As an undergrad, Wolff was assigned to the artillery division of the U.S. Army ROTC and received a two-year deferment, which was extended to four years when he entered law school.

After graduation, Wolff requested assignment in Europe. In Germany, he served as a defense lawyer and later prosecutor for the Army, rising to the position of Assistant Judge Advocate.

It was in Germany that he met his wife, Heide. They are the proud parents of two sons, Nelson and Michael (both also lawyers), and a daughter, Kristen, who works in international business.

Once safely returned to home, Wolff continued his legal career, serving in leadership positions with the bar associations of the city and state, regularly providing on-air legal analysis for local media outlets and earning the admiration of colleagues and clients.

“I consider him a consummate criminal defense lawyer. He’s an excellent trial lawyer and an ethical lawyer,” said attorney Scott Rosenblum.

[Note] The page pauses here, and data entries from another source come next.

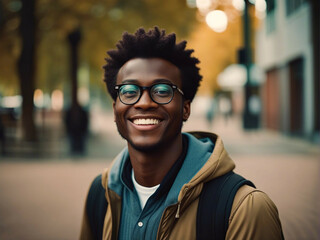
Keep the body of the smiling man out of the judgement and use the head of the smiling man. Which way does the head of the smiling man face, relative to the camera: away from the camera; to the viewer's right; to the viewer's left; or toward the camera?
toward the camera

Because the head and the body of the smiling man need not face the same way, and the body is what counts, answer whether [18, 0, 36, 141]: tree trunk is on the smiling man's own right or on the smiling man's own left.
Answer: on the smiling man's own right

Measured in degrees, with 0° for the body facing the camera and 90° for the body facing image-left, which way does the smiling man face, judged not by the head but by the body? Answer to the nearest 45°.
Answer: approximately 45°

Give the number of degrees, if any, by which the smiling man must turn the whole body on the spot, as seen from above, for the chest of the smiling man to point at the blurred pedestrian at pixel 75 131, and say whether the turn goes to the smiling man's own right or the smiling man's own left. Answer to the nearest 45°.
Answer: approximately 135° to the smiling man's own right
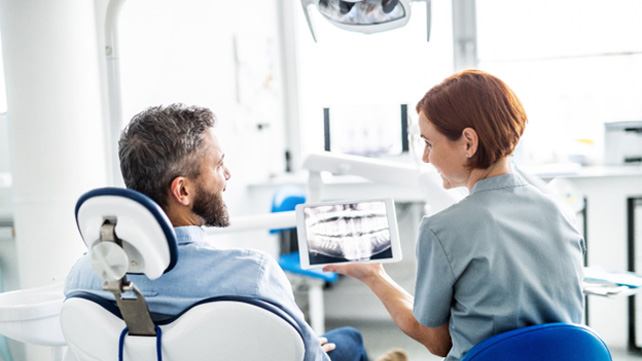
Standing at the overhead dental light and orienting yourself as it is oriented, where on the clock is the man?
The man is roughly at 1 o'clock from the overhead dental light.

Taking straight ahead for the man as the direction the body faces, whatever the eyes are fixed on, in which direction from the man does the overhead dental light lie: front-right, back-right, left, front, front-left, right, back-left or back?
front

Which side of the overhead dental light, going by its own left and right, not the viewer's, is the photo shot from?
front

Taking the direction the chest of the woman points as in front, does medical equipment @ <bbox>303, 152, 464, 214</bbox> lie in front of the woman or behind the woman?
in front

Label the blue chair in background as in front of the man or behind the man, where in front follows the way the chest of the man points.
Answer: in front

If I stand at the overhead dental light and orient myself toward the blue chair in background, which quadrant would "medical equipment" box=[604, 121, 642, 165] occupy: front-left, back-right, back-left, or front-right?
front-right

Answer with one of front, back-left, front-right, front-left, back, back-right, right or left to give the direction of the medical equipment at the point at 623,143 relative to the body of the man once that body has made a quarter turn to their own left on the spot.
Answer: right

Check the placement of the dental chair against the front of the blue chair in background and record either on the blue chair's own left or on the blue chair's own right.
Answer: on the blue chair's own right

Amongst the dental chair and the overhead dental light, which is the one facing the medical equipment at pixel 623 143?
the dental chair

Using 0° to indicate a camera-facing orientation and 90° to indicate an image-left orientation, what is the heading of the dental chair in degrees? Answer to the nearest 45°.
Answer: approximately 225°

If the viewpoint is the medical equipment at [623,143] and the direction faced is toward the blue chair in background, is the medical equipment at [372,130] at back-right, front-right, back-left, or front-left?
front-right

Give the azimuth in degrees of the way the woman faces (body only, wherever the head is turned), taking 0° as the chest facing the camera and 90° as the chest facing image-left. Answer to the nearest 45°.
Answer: approximately 135°

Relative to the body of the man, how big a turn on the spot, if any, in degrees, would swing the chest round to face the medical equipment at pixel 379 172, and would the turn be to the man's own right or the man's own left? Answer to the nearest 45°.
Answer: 0° — they already face it

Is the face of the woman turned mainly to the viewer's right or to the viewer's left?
to the viewer's left

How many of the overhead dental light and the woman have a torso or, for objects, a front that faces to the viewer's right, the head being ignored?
0

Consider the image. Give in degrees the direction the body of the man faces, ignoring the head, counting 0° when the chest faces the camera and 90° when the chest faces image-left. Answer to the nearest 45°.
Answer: approximately 225°
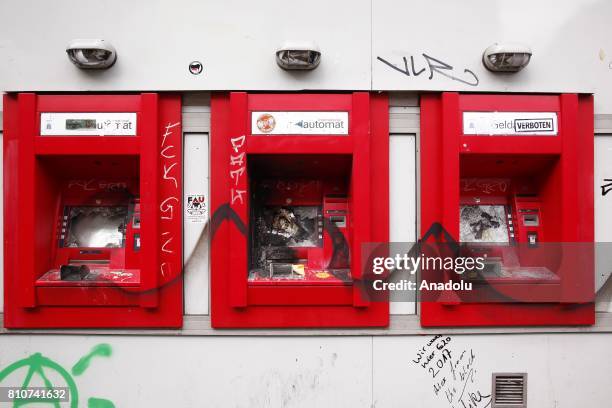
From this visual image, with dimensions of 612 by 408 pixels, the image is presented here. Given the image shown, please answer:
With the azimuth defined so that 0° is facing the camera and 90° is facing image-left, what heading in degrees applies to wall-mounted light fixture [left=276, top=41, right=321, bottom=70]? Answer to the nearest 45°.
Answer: approximately 0°

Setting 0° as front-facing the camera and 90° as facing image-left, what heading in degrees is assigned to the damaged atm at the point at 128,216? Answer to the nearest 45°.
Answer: approximately 0°

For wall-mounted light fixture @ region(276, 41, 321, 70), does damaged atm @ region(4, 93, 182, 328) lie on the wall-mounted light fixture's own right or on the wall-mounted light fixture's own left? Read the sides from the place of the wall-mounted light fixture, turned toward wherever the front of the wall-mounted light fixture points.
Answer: on the wall-mounted light fixture's own right

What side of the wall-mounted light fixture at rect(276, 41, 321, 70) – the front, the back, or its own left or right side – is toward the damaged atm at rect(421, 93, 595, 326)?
left
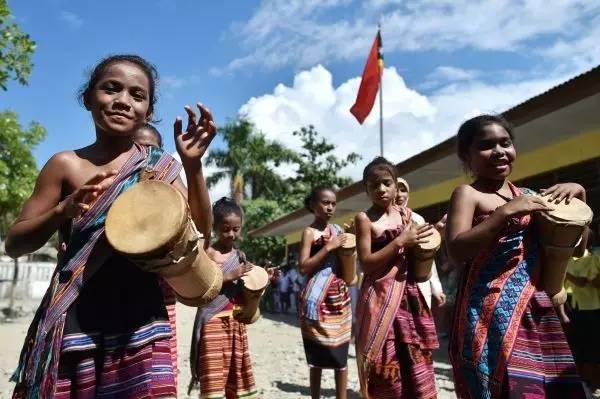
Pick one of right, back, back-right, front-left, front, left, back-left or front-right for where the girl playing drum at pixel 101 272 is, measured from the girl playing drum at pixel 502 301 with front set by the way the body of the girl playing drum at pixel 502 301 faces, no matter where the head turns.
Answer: right

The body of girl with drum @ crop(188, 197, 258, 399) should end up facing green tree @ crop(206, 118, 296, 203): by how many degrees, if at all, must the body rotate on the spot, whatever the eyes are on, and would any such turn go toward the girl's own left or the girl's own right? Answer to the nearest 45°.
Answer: approximately 135° to the girl's own left

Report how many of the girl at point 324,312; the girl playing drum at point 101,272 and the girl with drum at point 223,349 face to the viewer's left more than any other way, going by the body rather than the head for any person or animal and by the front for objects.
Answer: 0

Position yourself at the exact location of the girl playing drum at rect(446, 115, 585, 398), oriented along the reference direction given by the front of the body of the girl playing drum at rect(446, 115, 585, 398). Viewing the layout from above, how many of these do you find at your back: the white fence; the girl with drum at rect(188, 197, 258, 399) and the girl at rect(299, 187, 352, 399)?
3

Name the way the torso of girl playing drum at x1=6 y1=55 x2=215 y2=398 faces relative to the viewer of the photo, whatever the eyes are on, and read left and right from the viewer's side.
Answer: facing the viewer

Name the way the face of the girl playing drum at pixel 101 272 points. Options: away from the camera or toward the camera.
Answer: toward the camera

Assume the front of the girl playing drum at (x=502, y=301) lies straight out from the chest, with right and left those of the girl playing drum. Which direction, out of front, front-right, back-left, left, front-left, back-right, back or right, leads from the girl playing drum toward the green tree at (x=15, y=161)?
back

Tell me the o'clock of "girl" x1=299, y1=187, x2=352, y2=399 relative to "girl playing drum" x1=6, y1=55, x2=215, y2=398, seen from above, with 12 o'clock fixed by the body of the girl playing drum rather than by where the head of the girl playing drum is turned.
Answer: The girl is roughly at 7 o'clock from the girl playing drum.

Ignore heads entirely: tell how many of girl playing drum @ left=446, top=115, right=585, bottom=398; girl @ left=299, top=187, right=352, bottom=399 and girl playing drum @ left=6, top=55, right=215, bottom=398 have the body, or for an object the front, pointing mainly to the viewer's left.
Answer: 0

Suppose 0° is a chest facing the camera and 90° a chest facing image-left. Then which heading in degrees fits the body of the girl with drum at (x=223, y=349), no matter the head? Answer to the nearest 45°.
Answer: approximately 315°
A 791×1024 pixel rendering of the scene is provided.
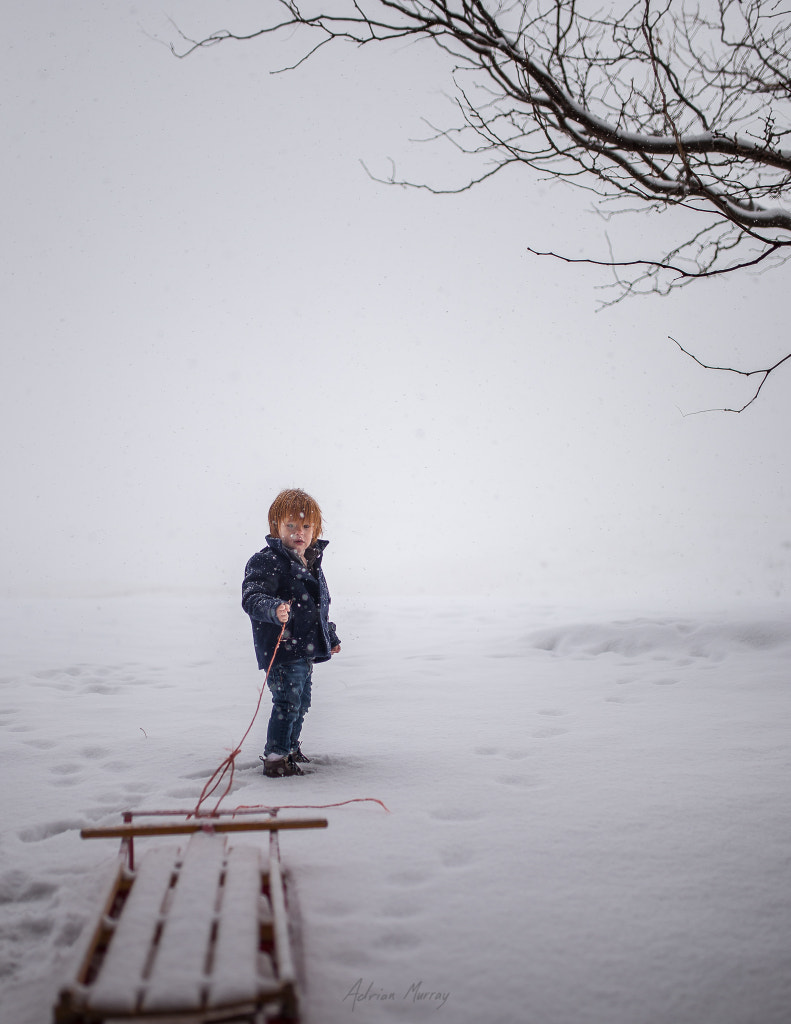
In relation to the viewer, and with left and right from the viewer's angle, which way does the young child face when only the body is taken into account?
facing the viewer and to the right of the viewer

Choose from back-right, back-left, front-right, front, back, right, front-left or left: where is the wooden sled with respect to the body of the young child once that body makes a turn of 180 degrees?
back-left

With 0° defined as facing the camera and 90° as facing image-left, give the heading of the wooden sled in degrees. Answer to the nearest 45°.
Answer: approximately 180°
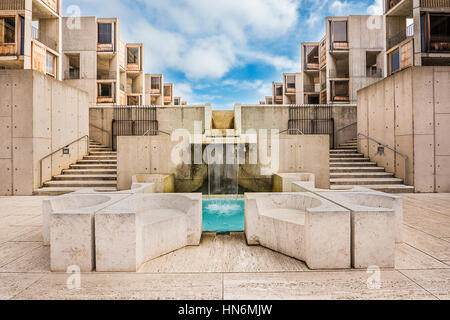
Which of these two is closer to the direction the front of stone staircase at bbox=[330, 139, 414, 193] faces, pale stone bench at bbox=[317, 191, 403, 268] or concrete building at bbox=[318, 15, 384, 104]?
the pale stone bench

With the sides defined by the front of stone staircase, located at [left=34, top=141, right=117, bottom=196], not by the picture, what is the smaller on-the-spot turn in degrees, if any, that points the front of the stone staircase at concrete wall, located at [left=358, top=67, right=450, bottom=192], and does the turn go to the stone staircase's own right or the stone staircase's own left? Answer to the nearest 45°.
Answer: approximately 45° to the stone staircase's own left

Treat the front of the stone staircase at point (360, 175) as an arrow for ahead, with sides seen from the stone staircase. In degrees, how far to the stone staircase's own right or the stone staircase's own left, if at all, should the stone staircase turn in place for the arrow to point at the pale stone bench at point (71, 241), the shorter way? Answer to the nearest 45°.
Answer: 0° — it already faces it

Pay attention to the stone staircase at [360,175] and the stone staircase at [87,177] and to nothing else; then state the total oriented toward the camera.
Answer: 2

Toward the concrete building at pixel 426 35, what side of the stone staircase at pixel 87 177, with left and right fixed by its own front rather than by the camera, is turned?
left

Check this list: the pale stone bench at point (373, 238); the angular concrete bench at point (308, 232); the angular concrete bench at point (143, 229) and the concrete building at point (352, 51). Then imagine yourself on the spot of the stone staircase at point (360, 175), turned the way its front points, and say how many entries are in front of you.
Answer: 3

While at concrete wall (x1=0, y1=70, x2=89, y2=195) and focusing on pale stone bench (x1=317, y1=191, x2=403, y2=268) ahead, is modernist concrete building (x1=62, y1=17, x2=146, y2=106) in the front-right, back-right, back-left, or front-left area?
back-left

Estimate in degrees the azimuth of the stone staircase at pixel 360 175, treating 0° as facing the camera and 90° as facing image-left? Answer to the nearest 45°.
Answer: approximately 0°

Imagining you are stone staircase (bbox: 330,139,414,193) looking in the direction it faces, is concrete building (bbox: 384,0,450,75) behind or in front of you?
behind

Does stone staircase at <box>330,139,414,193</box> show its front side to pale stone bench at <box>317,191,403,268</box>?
yes
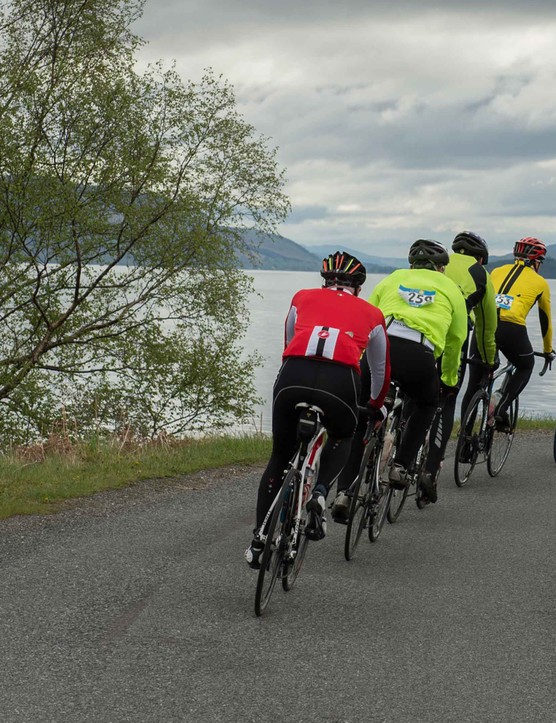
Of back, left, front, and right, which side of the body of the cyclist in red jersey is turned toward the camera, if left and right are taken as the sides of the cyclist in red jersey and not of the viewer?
back

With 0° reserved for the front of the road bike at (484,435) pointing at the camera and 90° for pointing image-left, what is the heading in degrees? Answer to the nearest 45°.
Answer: approximately 225°

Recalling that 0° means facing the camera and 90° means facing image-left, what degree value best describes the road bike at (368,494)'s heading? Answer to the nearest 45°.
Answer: approximately 225°

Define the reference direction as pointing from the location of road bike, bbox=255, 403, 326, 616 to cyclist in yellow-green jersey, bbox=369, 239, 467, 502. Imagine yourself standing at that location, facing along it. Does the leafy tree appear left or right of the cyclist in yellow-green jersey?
left

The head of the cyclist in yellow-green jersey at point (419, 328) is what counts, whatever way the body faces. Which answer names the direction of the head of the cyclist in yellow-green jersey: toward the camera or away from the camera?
away from the camera

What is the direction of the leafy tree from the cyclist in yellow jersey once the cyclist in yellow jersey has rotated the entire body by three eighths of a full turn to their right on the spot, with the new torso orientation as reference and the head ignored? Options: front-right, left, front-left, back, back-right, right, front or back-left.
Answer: back-right

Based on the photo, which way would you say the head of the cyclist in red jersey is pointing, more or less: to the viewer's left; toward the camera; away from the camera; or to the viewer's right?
away from the camera

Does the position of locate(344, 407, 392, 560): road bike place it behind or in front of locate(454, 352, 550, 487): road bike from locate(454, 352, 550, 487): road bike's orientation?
behind
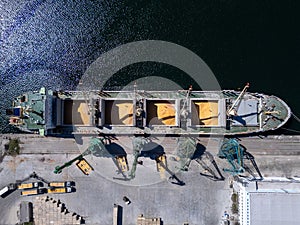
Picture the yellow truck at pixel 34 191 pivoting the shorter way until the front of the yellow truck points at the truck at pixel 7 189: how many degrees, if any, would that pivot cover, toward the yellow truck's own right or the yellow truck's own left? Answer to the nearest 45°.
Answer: approximately 180°

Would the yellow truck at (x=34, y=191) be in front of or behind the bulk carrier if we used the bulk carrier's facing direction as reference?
behind

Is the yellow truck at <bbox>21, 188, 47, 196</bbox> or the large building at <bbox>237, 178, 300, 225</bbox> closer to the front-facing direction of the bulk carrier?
the large building

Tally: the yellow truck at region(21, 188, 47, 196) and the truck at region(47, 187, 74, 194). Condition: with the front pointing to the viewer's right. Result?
2

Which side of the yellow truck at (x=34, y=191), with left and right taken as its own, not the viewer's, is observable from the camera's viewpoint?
right

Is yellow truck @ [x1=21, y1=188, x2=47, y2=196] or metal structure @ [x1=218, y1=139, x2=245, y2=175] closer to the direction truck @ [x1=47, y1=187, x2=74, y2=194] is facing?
the metal structure

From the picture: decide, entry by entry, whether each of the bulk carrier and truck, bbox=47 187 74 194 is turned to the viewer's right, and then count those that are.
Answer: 2

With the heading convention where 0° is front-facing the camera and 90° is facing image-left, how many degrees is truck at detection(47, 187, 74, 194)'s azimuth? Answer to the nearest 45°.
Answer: approximately 270°

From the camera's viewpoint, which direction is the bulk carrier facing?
to the viewer's right
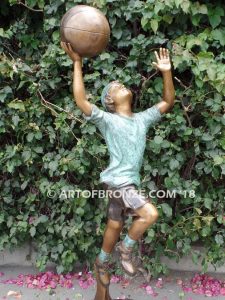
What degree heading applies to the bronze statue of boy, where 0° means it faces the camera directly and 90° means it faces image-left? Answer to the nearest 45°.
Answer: approximately 315°
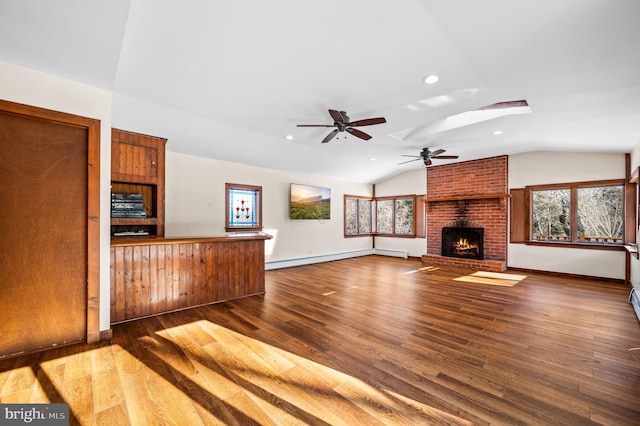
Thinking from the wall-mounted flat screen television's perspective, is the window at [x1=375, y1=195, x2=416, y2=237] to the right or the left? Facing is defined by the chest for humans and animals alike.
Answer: on its left

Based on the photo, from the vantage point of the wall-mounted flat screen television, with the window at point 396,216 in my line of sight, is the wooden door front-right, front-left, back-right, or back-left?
back-right

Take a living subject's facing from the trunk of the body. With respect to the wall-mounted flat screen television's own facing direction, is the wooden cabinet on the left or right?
on its right

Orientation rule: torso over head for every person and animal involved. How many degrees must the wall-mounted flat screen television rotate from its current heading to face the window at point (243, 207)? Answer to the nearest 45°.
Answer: approximately 90° to its right

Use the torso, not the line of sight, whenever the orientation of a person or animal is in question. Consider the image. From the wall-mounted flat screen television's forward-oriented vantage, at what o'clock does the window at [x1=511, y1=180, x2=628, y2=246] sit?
The window is roughly at 11 o'clock from the wall-mounted flat screen television.

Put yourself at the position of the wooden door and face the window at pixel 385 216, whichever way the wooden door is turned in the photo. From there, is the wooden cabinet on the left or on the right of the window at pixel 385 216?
left

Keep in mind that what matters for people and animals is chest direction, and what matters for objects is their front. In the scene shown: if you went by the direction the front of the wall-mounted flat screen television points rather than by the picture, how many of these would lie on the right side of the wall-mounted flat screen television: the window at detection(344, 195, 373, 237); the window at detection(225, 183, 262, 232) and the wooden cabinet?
2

“Don should be considered a role model for all the young men and women aspiring to be criminal defense lawyers.”

Wolff also developed into a local jazz specialist and booster without peer, despite never having studied music or played a note himself.

Most local jazz lovers know him as the host of “Saturday Night Jazz” on KMOX 1120 AM. He hosted the Anita Berry Jazz Cruise for 12 years and has lectured and shown his jazz films all over the country. He continues to show jazz films as a public service at community centers, nursing homes, senior citizens facilities and children’s organizations.

He also has used his radio show to promote many community jazz projects, such as Young Jazz Messengers, a group of promising African-American musicians managed by the late Edwin Salter.

With regard to jazz, Wolff said he strives to be historically grounded as well as current. He treasures the swing music of the forties. Johnny Hodges and Benny Goodman are favorites. Wolff referred to Kansas City tenor saxophonist Ben Webster as “my main man” and St. Louis trumpeter Clark Terry as “my homey.”

He paid homage to Duke Ellington as “my favorite composer,” saying that Ellington accomplished so much more than just the orchestra for which he was renowned.

Wolff’s preference, he said, is for smaller groups, like Count Basie’s octet.

“You are in the middle of their communication,” he said. “You feel like they are talking to you.”

Wolff was himself talking to the young graduates of Harris-Stowe on Monday night at their commencement, when he was awarded with an honorary Doctorate of Laws from the college. He challenged them to use their education to “give back” to the community, to “solve the problem of poverty, hunger, homelessness.”

Seeking to inspire in the graduates the vitality and resourcefulness that has epitomized his own life, Wolff advised them: “You should live each day as if it is your last.”